Before sinking definitively, the ship remained for a few more days at the mercy of the waves that dispersed the lightest part of the load made up of cotton and wool fabrics, which were beached on and off in Recco and Camogli, while the objects more heavy sinks to the bottom through the cracks in the hull.

As soon as the news of the shipwreck spread, a representative of the Spanish ambassador in Genoa arrived on the spot, who immediately went to great trouble to recover the most precious part of the cargo represented by the bronze cannons destined for the defenses of Naples, whose total weight it had to exceed 13 tons; the documents show that for this task some local specialized underwater operators, the famous margoni, were commissioned with a regular contract, being the Genoese ones among the most appreciated in this activity. The relative contract, which noted the depth at which the wreck lay on 30 palms (about 8 m), provided for the payment of a prize of 30 Scudi d'oro of 4 Genoese lire, for each piece brought back to shore: the total remuneration it would therefore have risen to Lire 600 out of a total value of the five guns estimated at about Lire 14000. Archival sources are silent on the actual completion of this operation: we know, in fact, that some thousands of cast iron bullets were recovered, but there is no news of the five large pieces of artillery.

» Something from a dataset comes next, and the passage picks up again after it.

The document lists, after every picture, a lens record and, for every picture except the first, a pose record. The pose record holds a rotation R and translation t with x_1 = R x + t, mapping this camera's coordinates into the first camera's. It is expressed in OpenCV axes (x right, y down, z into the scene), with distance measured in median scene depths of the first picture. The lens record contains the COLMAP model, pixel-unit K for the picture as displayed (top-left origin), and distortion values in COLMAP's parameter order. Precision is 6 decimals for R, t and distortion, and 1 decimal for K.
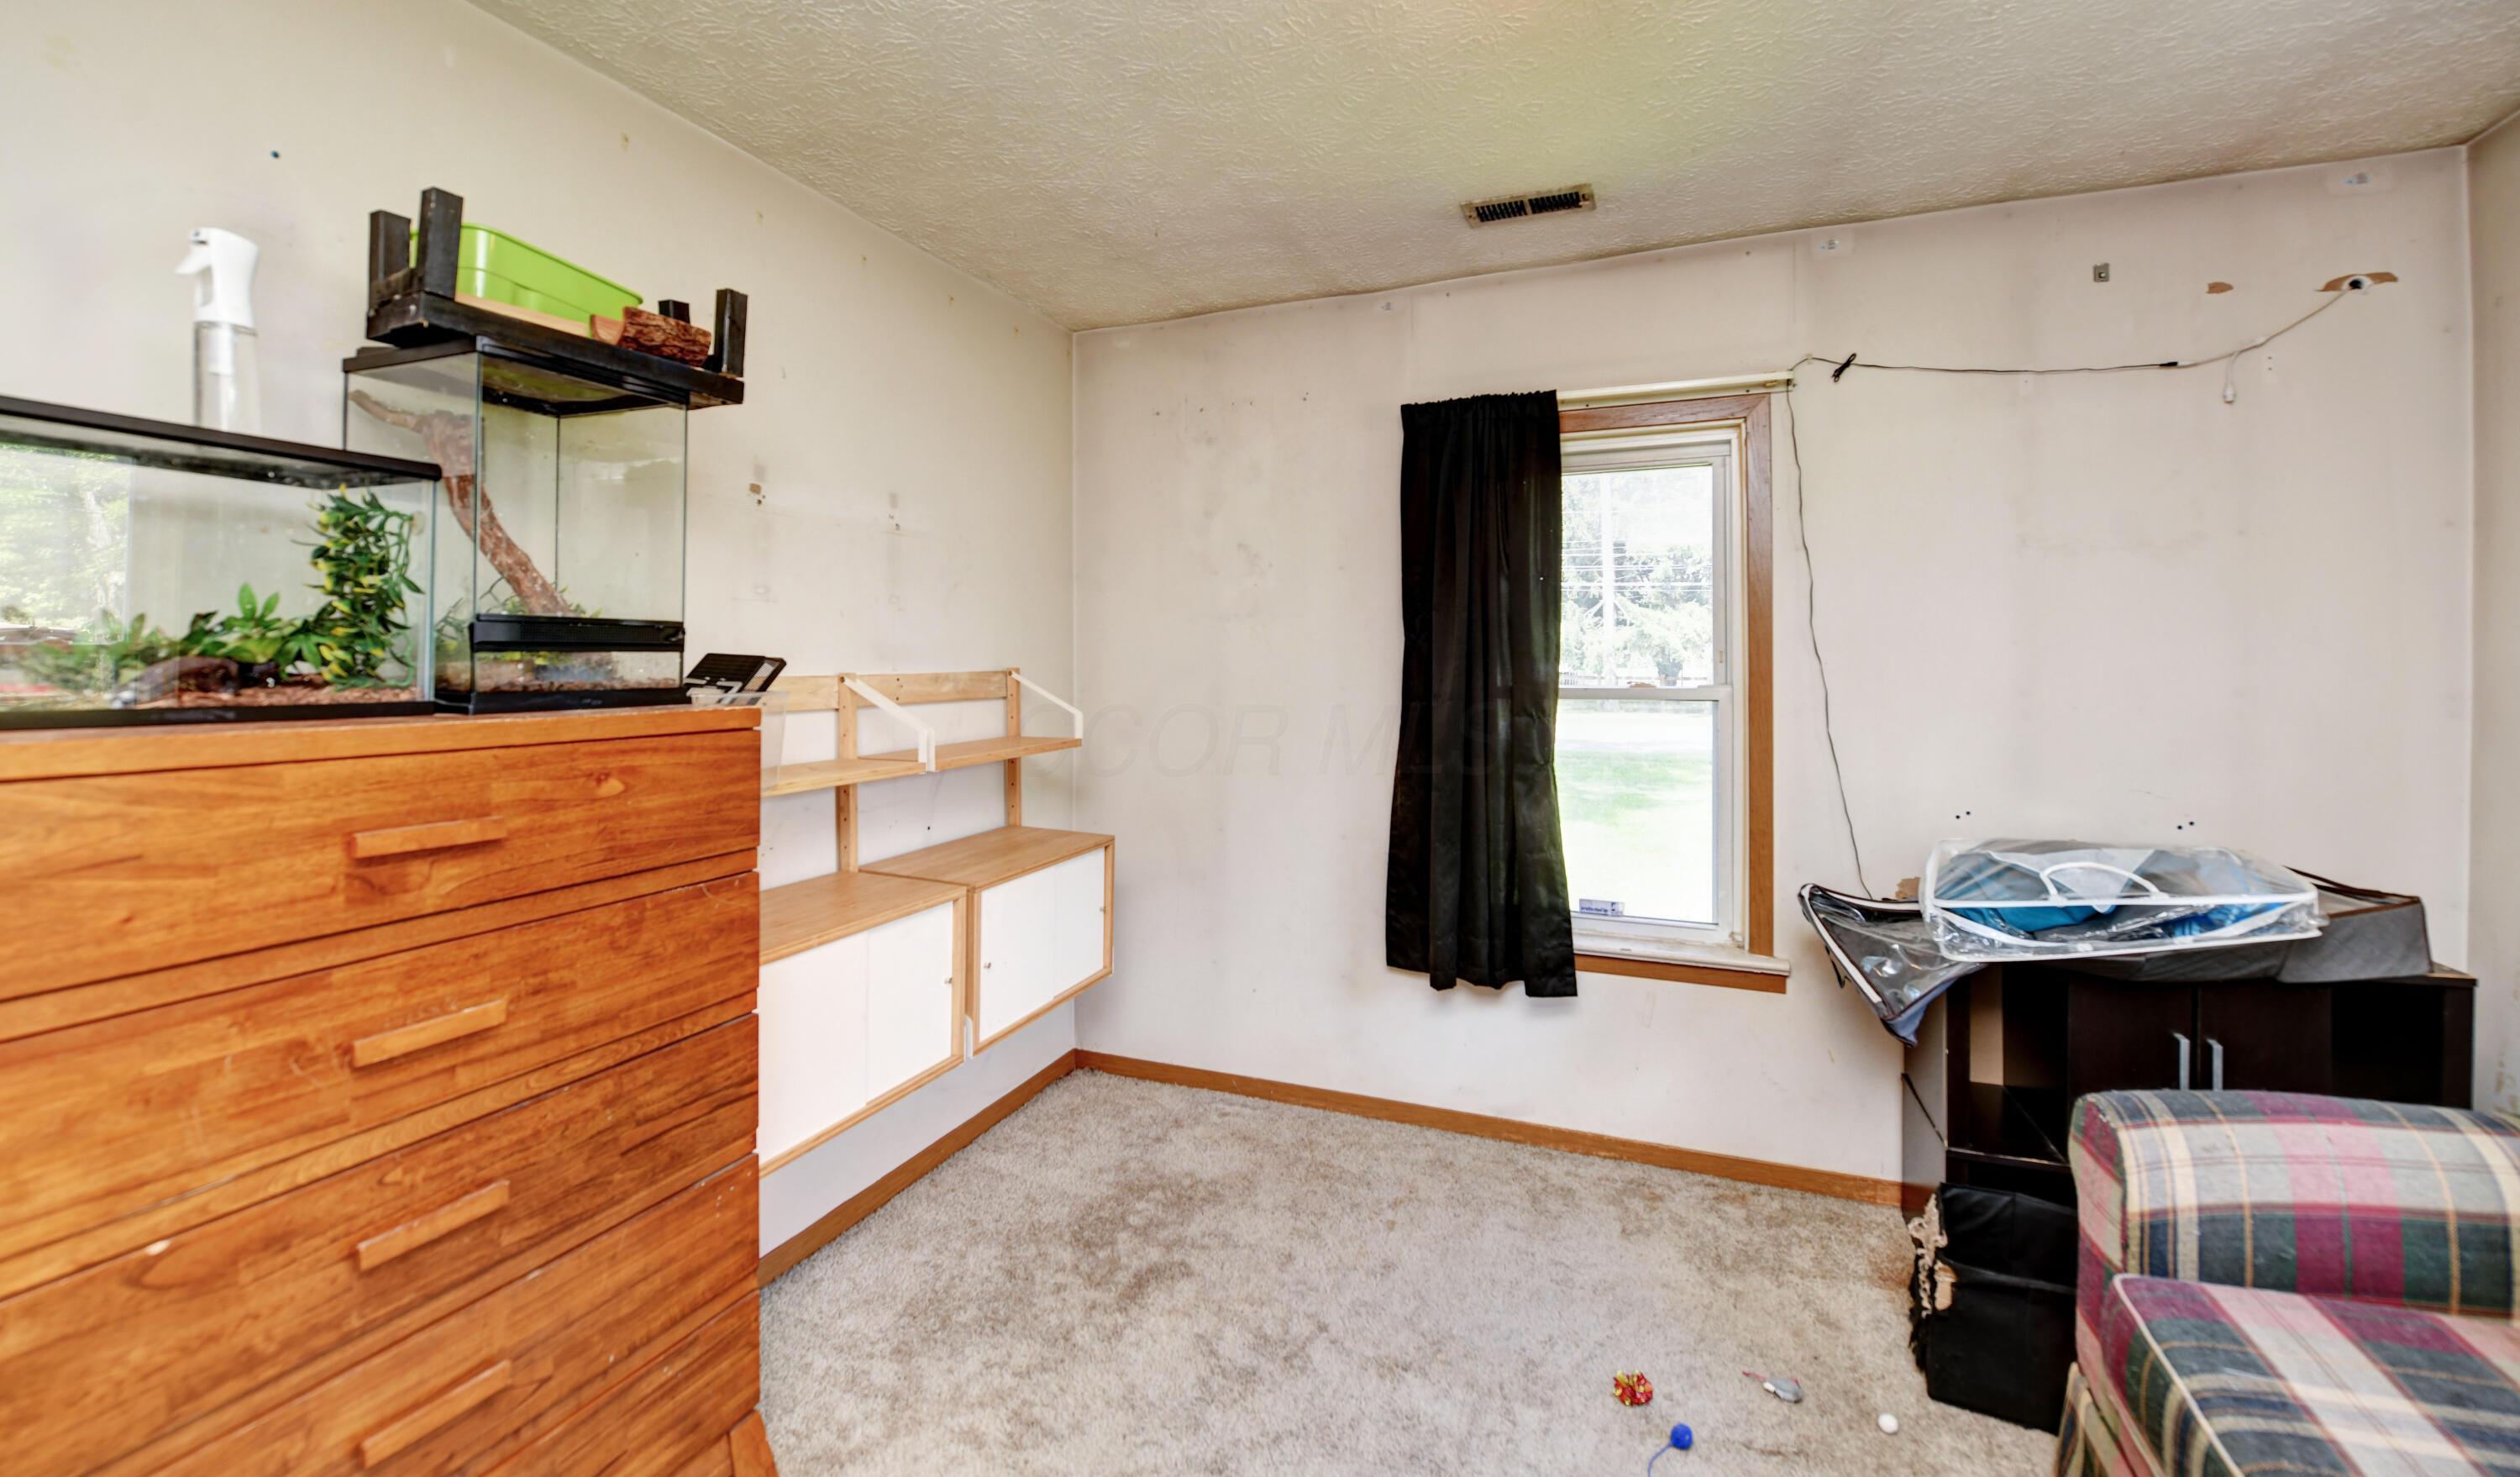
lens RADIAL K [[1004.8, 0, 1260.1], [0, 1004.8, 663.1], [0, 0, 1]] dist [-0.020568, -0.000011]
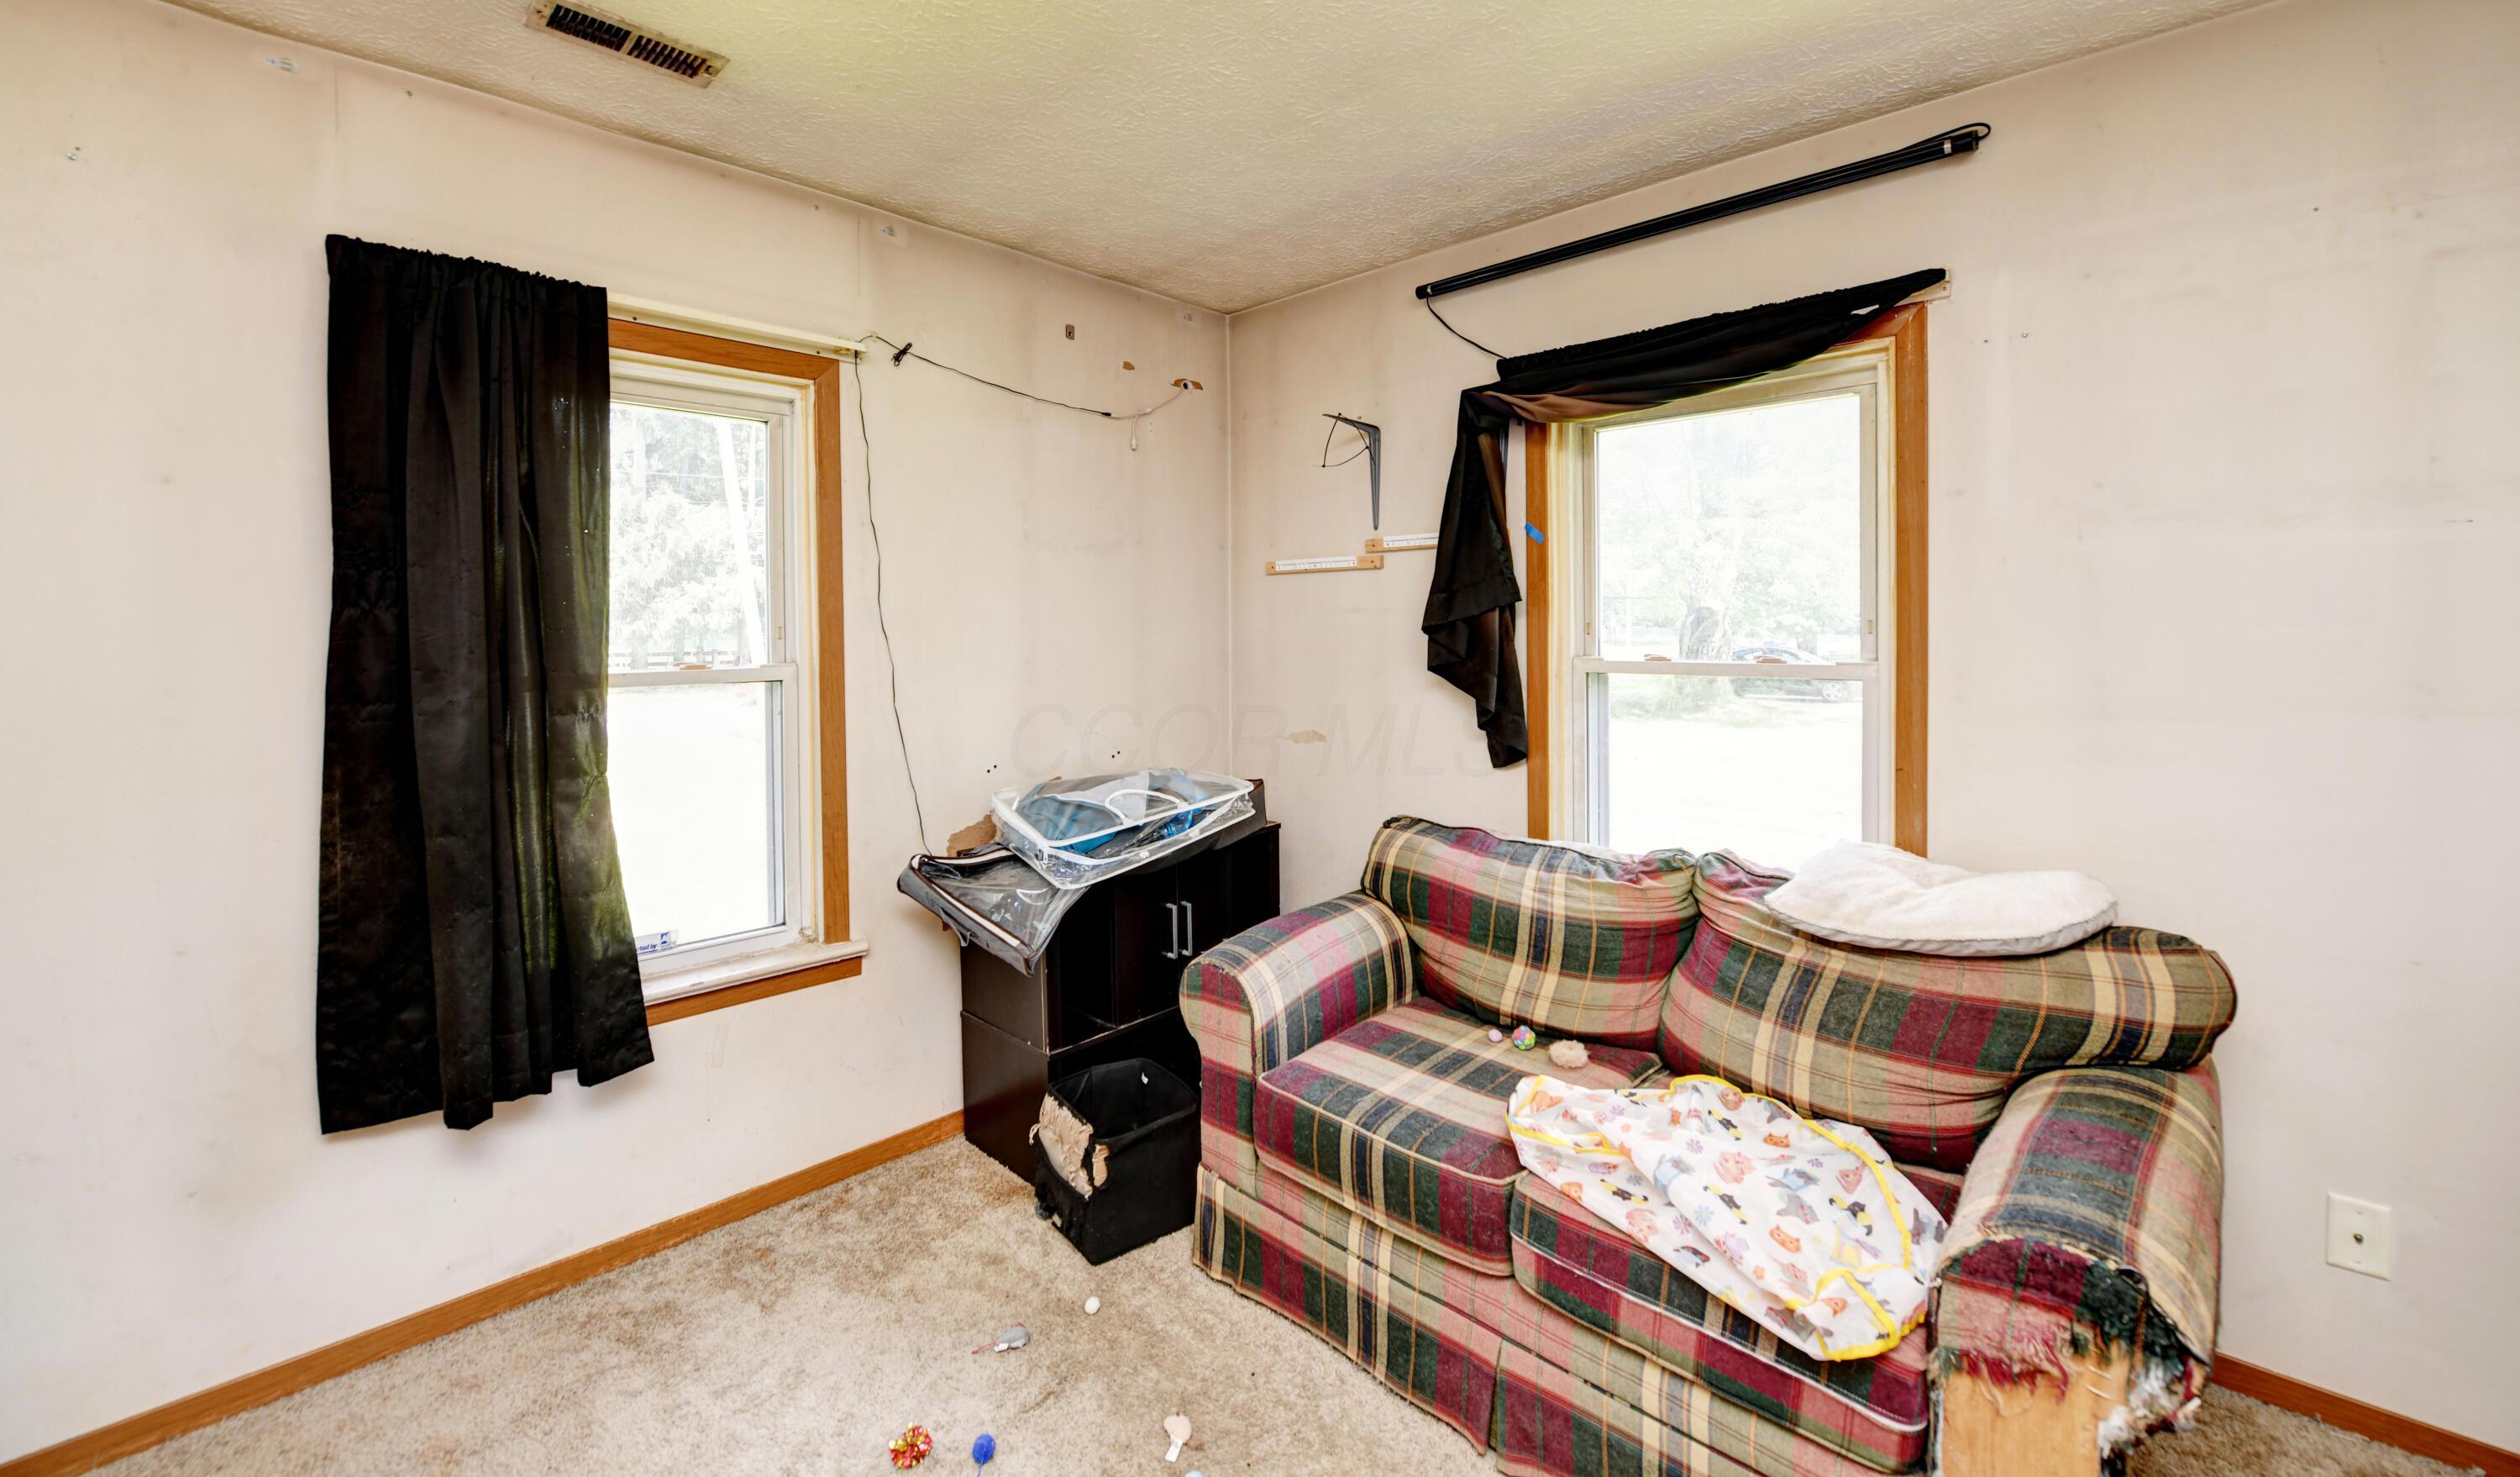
lens RADIAL K [[1006.8, 0, 1256.9], [0, 1006.8, 631.1], [0, 0, 1]] dist [-0.021750, -0.000153]
pose [[0.368728, -0.003820, 0.929530, -0.251772], [0.008859, 0.999961, 0.000595, -0.004740], [-0.929495, 0.008016, 0.368747, 0.273093]]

Instead, we have detailed documentary information on the repechage of thirteen bronze guns belonging to the equipment on board the Santo Spirito, by the same company of margoni hired for the purpose by Captain Iveglia, who paid them a fee of Lire 650 (£ 50 per piece); the latter then sold the recovered artillery, weighing almost ten tons, to a Genoese merchant for the beautiful sum of Lire 9174.

The fortune that had saved Antonio Iveglia from that shipwreck, however, had to abandon him a few years later when, in command of a smaller ship, the Santa Maria di Loreto and Sant'Antonio (700 tons), he was attacked by seven Algerian convicts, managing to repel them and save cargo and crew, but find their death in the course of the fight.

If indeed the five Spanish-owned pieces remained in the sea, this may have been caused by the fact that perhaps they had lowered to greater depth, escaping from the hull when it had been removed from the reef by the undertow (in this sector the seabed drops rapidly towards the 40 meters); or because they were hidden and made inaccessible by the structures of the wreck that contained them having been loaded in the lowest part of the hold.

In 1971, in order to locate these finds, an on-sight search operation sponsored by a local historical association was started, which also involved about forty military divers; this investigation unfortunately did not lead to any results, perhaps due to the dense vegetation that characterizes that underwater area and makes sighting very difficult and probably also due to the presence of a powerful sediment that could have incorporated the traces of the shipwreck.

More recently, the Hydrographic Institute of the Italian Navy conducted a non-dedicated instrumental survey in the area, noting an anomaly that has yet to be interpreted.

In conclusion, it being plausible the possibility that the waters of the Portofino promontory still retain structural remains of the Holy Spirit and objects belonging to its load, it should be noted that the bronze mass of the cannons that may not have been recovered and above all the 14 tons of the remaining batch of nails almost certainly on the seabed, they constitute a reliable marker for the location of the wreck through instrumental investigations aimed at this purpose.

Renato Gianni Ridella

* The information in this report derives from direct archival sources identified and analyzed by the author. It is also recalled that the case of the Iveglia ship was brought to the attention of the public by an article by Giuseppe Pessagno published in an issue of the Gazzetta di Genova of 1902. Some errors contained in this article, such as the Spanish nationality of the ship, improperly defined carrack and the Germanic origin of the cannons, have been perpetuated to this day in the publications that have dealt with the subject.